I've been wanting to experiment with functional programming in Python, specifically for machine learning and neural networks. Neural networks are, in general, collections of sequences of operations. I thought it'd be interesting to see if I could construct network architectures out of only function calls for these operations.
I also had some fun messing with Python's operators. One problem with chaining functions is the first function you read is the last function that is called. For example, consider a network with one hidden layer trained on MNIST. If each operation is a function, then you'd calculate the digit probabilities like this:
log_softmax(linear(256, 10)(relu(linear(784, 256)(flatten(inputs)))))
Instead, XABY uses the >>
operator to call functions in succession:
inputs >> flatten >> linear(784, 256) >> relu >> linear(256, 10) >> log_softmax
This way the code reads in the same order as execution.
I've also been wanting to explore JAX, a new library that provides GPU/TPU acceleration, automatic differentiation, and function vectorization. Each XABY operation is a function compiled with JAX. The sequence of operations that make a model are also compiled with JAX. So the model is one big compiled function that runs on the GPU automatically. It's pretty cool.

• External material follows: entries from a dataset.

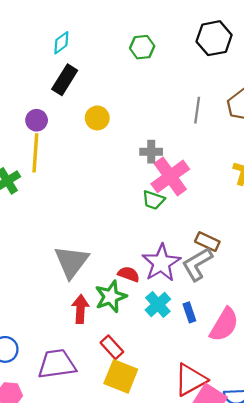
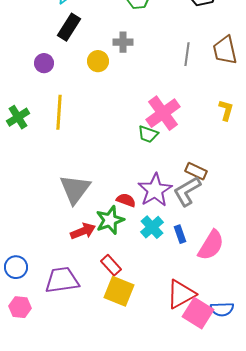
gray cross: (151, 152) -> (123, 42), moved
yellow line: (35, 153) -> (59, 112), moved
red arrow: (80, 309) -> (83, 231), turned 65

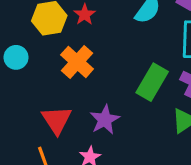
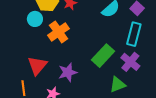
cyan circle: (16, 57) -> (35, 19), moved

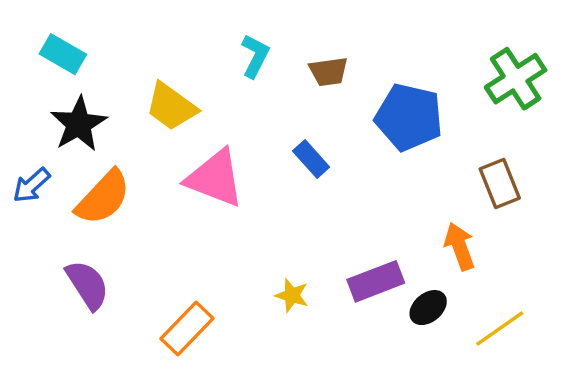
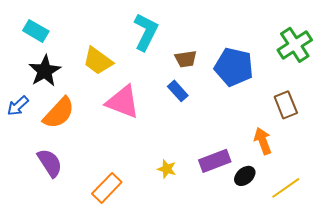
cyan L-shape: (255, 56) -> (146, 32), size x1.5
brown trapezoid: (329, 72) -> (186, 59), moved

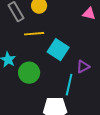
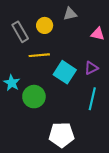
purple triangle: (83, 67) -> (91, 68), moved
cyan line: (69, 85) -> (92, 99), moved

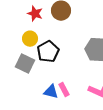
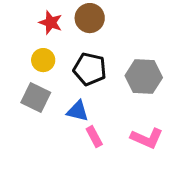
black pentagon: (48, 52) -> (90, 69), moved, turned -30
blue triangle: (51, 92) -> (78, 111), moved

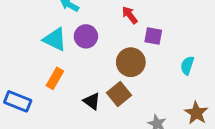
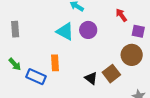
brown circle: (131, 62) -> (132, 55), moved
orange rectangle: (55, 78) -> (55, 63), moved, turned -35

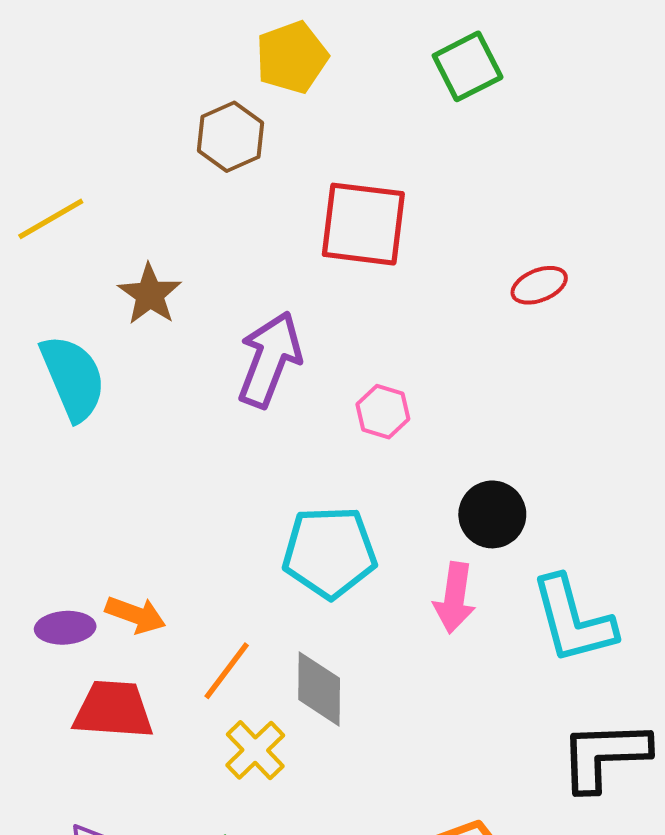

Creating a model is just chaining together operations. To update a model, you create a loss function and a model update function (with stochastic gradient descent for example). The loss function can return gradients which you use to update the model.
import xaby as xb
import xaby.nn as xn
### Compose a model, in two lines for readability
model = xb.flatten(axis=0) >> xn.linear(784, 256) >> xn.relu \
>> xn.linear(256, 10) >> xn.log_softmax(axis=0)
# Compose a loss function
loss = xb.split(model, xb.skip) >> xn.losses.nll_loss()
# Update function
update = xb.optim.sgd(lr=0.003)
...
# In the training loop
# Wrap up our input data
for images, labels in data_loader:
inputs = xb.pack(images, labels)
# Get the gradients
train_loss, grads = loss << inputs
# Then, update the function with the gradients
update(loss, grads)
This is all experimental and rough. The API is likely to change. And things you want to do probably won't work. I don't know if XABY will be feasible in the long run.
I also don't have any documentation yet. Or tests. These are coming soon.
- Python 3.6+
- JAX
- For the example notebooks:
- Jupyter Notebook
- PyTorch and Torchvision
Clone the repo and install with pip
git clone https://github.com/mcleonard/xaby.git
cd xaby
pip install -e .
For demonstrations of using XABY check out the notebooks in the examples
directory.
XABY Features.ipynb
is a good starting point to learn about XABYMNIST.ipynb
shows you how to train a fully-connected network to classify handwritten digits from images.MNIST-CNN.ipynb
shows you how to train a convolutional network to classify handwritten digits from images.